Uveitis is a classic sign of sarcoidosis (25-50% of patients with sarcoidosis), but is a rare way of presenting the disease. Anterior uveitis is the most common ophthalmologic presentation (50-70%), followed by panuveitis, posterior uveitis and intermediate uveitis.
We report here the case of a 45-year-old Caucasian patient ,diagnosed with sarcoidosis, complaining of a decline in visual acuity in the right eye for 2 months. Visual acuity was 2/10 P8 in the right eye and 10/10 P2 in the left eye. Biomicroscopic examination of the anterior segment was normal. The fundus examination of the left eye was normal, and revealed on the right eye a discreet hyalitis and numerous small white yellowish choroidal spots extending in the middle periphery with an aspect of macular edema. A general medical workup, fluorescein angiography and OCT were performed.

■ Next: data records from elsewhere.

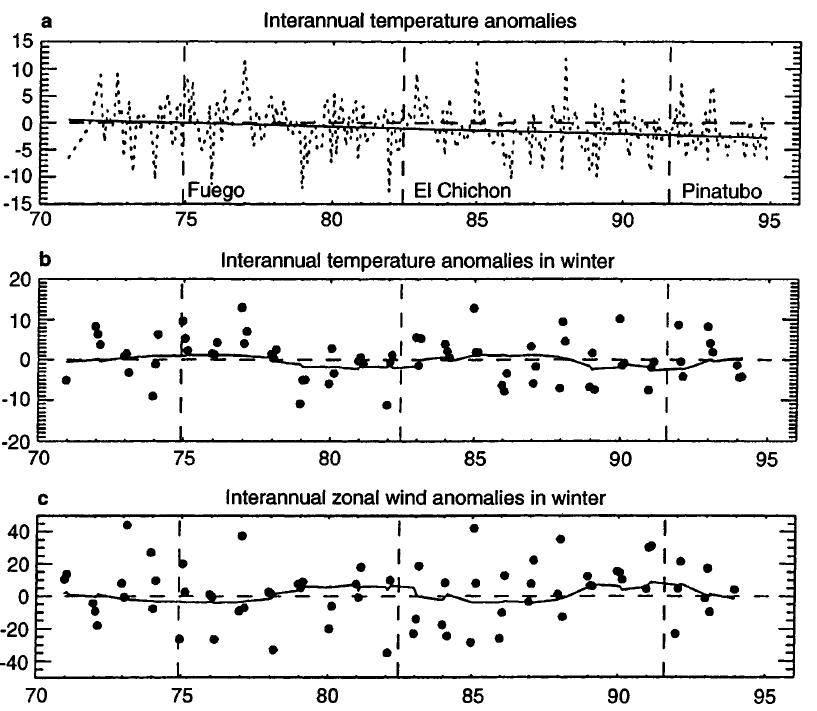
Fig. 4. Data series of the anomalies (data minus seasonal changes) at 40 km over Ryori for temperature a for all the data, b for winter temperature only and c for winter zonal wind. Solid lines in b show linear trend or b, c solar cycle response computed by the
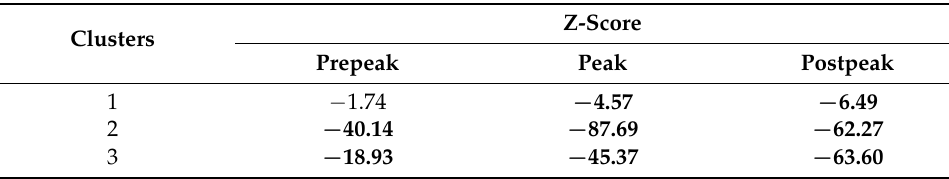
Table 4. The Z-scores of the links of the three clusters. Z-Score Clusters Prepeak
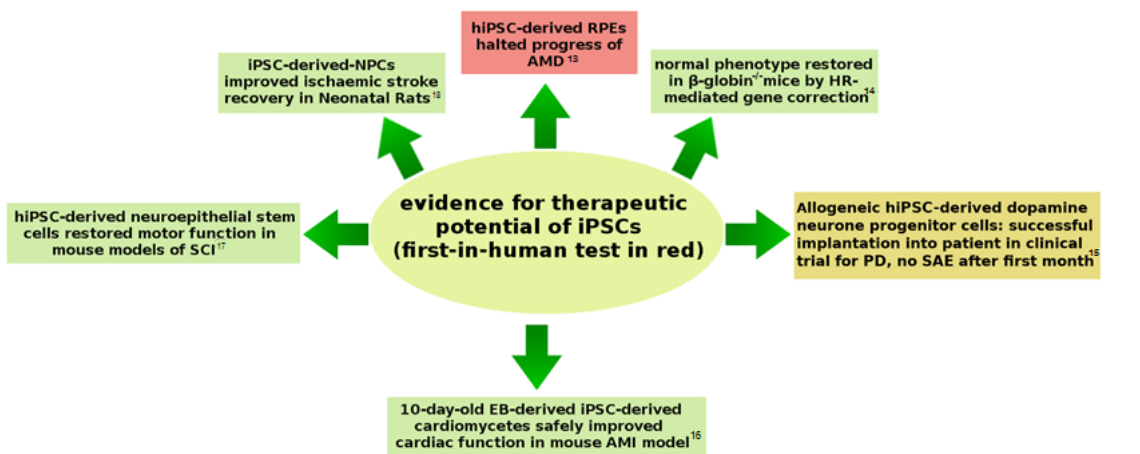
Figure 2. Evidence of the therapeutic potential of iPSC-derived stem cells in the form of two clinical and four pre-clinical studies. Abbreviations: AMD, Age-related Macular Degeneration; AMI, Acute Myocardial Infarction; EB, Embryoid Body; HR, Homologous Recombination; NPC, Neural Progenitor Cells; PD, Parkinson’s Disease; SAE, Serious Adverse Event; SCI, Spinal Cord Injury. Sources: [13–18].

Fluorescein angiography characterized the choroidal spots.OCT confirmed the macular edema.After confirming the diagnosis,the patient benefited of sub-tenon injections of corticosteroids with a clear improvement in visual acuity.Sarcoidosis is a multisystemic disease characterized by a noncaseating granuloma.Posterior segment disease with white choroidal dots occurs in only 5% of sarcoidosis cases with ocular involvement.This case report illustrates this rare involvement.Cystoid macular edema is the leading cause of visual complications in posterior uveitis, present in 20 to 60% of cases.The injections of triamcinolone can reduce or even cure the macular edema especially if unilateral.Systemic corticosteroid therapy is recommended in cases of bilateral involvement.
This case is a rare example of posterior segment manifestation in sarcoidosis that must be considered when observing white choroidal dots.